On Tue, Jun 17, 2014, Viktor Dukhovni wrote:

> On Mon, Jun 16, 2014 at 02:12:07PM -0700, Steve Bush wrote:
> 
> > We have openssl installed with an apache server and we just
> > upgraded from openssl-0.9.8u to openssl-0.9.8za, however we suddenly
> > have large numbers of clients failing to connect.  Both .NET and
> > Java 1.7 clients fail with the error "unrecognized_name".  When
> > delving into this further using Wireshark, the change in behavior
> > in 0.9.8za to send back the TLSv1 Alert is causing both .NET and
> > Java to reject the handshake.
> 
> Are you sure this is not the result of a change in the Apache
> version? I see Apache code online that returns SSL_TLSEXT_ERR_ALERT_WARNING
> when no matching certificate is found.  I don't see any recent
> changes in OpenSSL in the handling of this return value.
> 
> > Is there a way to disable this behavior in openssl-0.9.8za or
> > how should we best to deal with this?  We have probably two to
> > three thousand servers that are potentially affected
> 
> This looks to me like an Apache issue.
> 
> > Here is the relevant entry from the changelog 
> > (http://git.openssl.org/gitweb/?p=openssl.git;a=blob_plain;f=CHANGES;hb=refs/heads/OpenSSL_0_9_8-stable)
> >  that affected this:
> >      Thanks to mancha for backporting the fix to the 0.9.8 branch.
> > 
> >   *) Fix handling of warning-level alerts in SSL23 client mode so they
> >      don't cause client-side termination (eg. on SNI unrecognized_name
> >      warnings).

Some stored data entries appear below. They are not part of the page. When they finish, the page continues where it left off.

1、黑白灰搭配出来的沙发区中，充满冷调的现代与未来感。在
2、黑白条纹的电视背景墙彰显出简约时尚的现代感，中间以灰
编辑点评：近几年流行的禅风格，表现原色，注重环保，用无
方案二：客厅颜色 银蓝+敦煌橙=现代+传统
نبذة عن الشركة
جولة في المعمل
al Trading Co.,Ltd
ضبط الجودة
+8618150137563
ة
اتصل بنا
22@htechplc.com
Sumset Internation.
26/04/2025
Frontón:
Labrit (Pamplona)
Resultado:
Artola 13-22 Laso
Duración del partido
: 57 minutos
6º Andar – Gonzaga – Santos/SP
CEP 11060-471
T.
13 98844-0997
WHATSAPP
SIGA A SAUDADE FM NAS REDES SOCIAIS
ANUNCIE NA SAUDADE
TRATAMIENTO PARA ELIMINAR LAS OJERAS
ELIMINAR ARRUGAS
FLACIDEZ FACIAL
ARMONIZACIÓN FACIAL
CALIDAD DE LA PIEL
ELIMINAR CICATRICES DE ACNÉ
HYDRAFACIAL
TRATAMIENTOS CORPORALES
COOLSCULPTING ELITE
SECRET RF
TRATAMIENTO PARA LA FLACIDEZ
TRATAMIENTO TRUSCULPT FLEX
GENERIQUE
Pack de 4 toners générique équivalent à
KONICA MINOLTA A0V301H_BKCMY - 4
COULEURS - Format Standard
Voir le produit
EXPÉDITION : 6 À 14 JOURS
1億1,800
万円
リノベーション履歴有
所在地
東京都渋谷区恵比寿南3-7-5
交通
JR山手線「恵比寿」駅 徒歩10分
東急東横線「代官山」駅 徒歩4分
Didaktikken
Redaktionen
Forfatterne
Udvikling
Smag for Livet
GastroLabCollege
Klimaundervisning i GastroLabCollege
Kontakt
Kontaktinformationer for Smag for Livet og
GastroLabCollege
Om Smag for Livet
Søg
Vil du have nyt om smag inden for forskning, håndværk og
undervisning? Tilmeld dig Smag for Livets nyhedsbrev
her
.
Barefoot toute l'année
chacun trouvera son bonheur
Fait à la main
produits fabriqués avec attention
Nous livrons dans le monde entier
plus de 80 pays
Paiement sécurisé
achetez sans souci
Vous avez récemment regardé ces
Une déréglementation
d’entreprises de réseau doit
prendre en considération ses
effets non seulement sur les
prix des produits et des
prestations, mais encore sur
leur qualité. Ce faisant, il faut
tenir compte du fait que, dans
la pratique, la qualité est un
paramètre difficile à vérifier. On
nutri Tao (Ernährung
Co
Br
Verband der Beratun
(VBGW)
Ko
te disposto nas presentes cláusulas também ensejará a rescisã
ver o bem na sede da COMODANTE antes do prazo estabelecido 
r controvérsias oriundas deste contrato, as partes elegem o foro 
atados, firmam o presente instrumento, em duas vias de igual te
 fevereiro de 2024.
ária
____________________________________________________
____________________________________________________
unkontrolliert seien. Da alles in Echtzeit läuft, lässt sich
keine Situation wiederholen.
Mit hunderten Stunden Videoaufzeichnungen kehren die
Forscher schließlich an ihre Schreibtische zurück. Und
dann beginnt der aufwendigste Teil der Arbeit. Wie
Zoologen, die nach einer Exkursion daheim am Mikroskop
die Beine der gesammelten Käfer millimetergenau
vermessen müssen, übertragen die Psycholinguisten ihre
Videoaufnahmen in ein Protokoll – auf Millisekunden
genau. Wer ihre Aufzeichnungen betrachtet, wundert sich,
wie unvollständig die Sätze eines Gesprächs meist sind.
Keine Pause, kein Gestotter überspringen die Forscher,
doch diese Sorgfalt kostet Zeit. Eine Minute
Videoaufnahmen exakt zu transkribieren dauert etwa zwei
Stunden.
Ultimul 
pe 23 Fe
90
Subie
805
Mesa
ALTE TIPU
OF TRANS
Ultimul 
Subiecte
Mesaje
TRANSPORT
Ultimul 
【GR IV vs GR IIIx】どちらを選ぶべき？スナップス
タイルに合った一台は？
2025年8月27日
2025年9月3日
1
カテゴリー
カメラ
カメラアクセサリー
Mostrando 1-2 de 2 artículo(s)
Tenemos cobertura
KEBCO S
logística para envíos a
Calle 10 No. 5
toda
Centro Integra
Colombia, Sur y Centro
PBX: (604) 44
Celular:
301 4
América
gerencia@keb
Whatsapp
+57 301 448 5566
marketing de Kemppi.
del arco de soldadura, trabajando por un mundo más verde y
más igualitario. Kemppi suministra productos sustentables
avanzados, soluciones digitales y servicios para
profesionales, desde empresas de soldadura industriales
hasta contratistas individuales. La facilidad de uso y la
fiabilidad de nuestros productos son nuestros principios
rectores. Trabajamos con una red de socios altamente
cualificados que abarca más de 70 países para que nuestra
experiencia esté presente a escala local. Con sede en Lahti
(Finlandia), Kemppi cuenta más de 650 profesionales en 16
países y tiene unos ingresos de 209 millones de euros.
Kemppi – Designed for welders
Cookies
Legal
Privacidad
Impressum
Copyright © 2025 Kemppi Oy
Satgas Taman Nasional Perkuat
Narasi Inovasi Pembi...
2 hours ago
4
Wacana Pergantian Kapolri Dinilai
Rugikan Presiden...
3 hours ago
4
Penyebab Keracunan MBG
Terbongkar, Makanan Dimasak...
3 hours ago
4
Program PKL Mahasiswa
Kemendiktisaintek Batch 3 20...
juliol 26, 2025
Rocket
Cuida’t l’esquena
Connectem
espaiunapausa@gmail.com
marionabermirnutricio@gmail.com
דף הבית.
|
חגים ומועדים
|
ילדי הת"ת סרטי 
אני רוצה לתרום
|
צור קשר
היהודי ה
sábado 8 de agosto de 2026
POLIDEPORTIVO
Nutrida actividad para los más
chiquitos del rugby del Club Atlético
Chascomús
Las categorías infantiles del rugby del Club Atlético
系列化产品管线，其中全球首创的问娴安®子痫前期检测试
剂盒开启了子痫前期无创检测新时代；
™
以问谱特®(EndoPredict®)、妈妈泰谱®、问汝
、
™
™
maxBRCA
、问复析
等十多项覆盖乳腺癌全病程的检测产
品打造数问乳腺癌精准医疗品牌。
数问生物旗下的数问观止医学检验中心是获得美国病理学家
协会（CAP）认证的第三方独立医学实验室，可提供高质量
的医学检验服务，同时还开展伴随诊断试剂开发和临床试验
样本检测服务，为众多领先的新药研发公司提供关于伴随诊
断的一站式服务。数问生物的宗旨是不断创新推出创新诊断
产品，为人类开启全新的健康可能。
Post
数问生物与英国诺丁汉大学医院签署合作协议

Add client and server support for six additional alerts
> >      per RFC 6066 and RFC 4279.
> >      [mancha]
> 
> This commit does not introduce the alert generation.  The alert is
> generated when the server callback returns SSL_TLSEXT_ERR_ALERT_WARNING,
> as in Apache's ssl_callback_ServerNameIndication() function in some
> Apache versions.  Are you asking that OpenSSL not send a warning
> despite Apache's request to do so?
> 

Looking through Apache 2.2 (I'm assuming the OP is using that) we have this:

int ssl_callback_ServerNameIndication(SSL *ssl, int *al, modssl_ctx_t *mctx)
{
... snip ...
            else {
                ap_log_cerror(APLOG_MARK, APLOG_DEBUG, 0, c,
                              "No matching SSL virtual host for servername "
                              "%s found (using default/first virtual host)",
                              servername);
                return SSL_TLSEXT_ERR_ALERT_WARNING;
            }
        }
    }

    return SSLnTLSEXT_ERR_NOACK;

While in the 2.4 sources there is an interesting comment:

            else {
                ap_log_cerror(APLOG_MARK, APLOG_DEBUG, 0, c, APLOGNO(02044)
                              "No matching SSL virtual host for servername "
                              "%s found (using default/first virtual host)",
                              servername);
                /*
                 * RFC 6066 section 3 says "It is NOT RECOMMENDED to send
                 * a warning-level unrecognized_name(112) alert, because
                 * the client's behavior in response to warning-level alerts
                 * is unpredictable."
                 *
                 * To maintain backwards compatibility in mod_ssl, we
                 * no longer send any alert (neither warning- nor fatal-level),
                 * i.e. we take the second action suggested in RFC 6066:
                 * "If the server understood the ClientHello extension but
                 * does not recognize the server name, the server SHOULD take
                 * one of two actions: either abort the handshake by sending
                 * a fatal-level unrecognized_name(112) alert or continue
                 * the handshake."
                 */
            }
        }
    }

    return SSL_TLSEXT_ERR_NOACK;


So OpenSSL is doing what Apache is telling it to if the OP is using 2.2.x.

Steve.
--
Dr Stephen N. Henson. OpenSSL project core developer.